Set down again exactly the lines of the listing below that fall between the line holding "stack of books: present" and the line holding "wall clock: none", inclusive.

▶

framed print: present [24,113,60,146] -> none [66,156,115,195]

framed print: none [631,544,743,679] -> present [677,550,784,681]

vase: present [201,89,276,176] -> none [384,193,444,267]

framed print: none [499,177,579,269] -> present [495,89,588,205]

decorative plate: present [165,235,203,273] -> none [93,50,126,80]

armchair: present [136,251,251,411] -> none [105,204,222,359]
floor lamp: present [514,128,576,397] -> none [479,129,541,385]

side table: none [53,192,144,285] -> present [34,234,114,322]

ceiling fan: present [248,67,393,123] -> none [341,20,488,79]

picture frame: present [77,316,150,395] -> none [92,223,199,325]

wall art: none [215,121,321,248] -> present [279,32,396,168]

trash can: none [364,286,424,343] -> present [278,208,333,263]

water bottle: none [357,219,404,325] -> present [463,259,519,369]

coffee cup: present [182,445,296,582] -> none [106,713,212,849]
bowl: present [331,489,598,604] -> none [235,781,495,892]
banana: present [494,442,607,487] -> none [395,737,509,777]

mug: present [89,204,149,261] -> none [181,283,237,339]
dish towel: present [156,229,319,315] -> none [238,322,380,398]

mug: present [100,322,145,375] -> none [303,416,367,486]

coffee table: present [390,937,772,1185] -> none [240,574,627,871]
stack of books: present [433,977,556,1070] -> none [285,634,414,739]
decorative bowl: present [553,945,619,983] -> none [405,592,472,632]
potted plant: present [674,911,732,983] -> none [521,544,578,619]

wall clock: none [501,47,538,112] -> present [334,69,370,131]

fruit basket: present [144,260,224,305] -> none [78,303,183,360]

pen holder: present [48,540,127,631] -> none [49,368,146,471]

◀

◆ **Task result**:
stack of books: present [433,977,556,1070] -> none [285,634,414,739]
decorative bowl: present [553,945,619,983] -> none [405,592,472,632]
potted plant: present [674,911,732,983] -> none [521,544,578,619]

wall clock: none [501,47,538,112] -> present [334,69,370,131]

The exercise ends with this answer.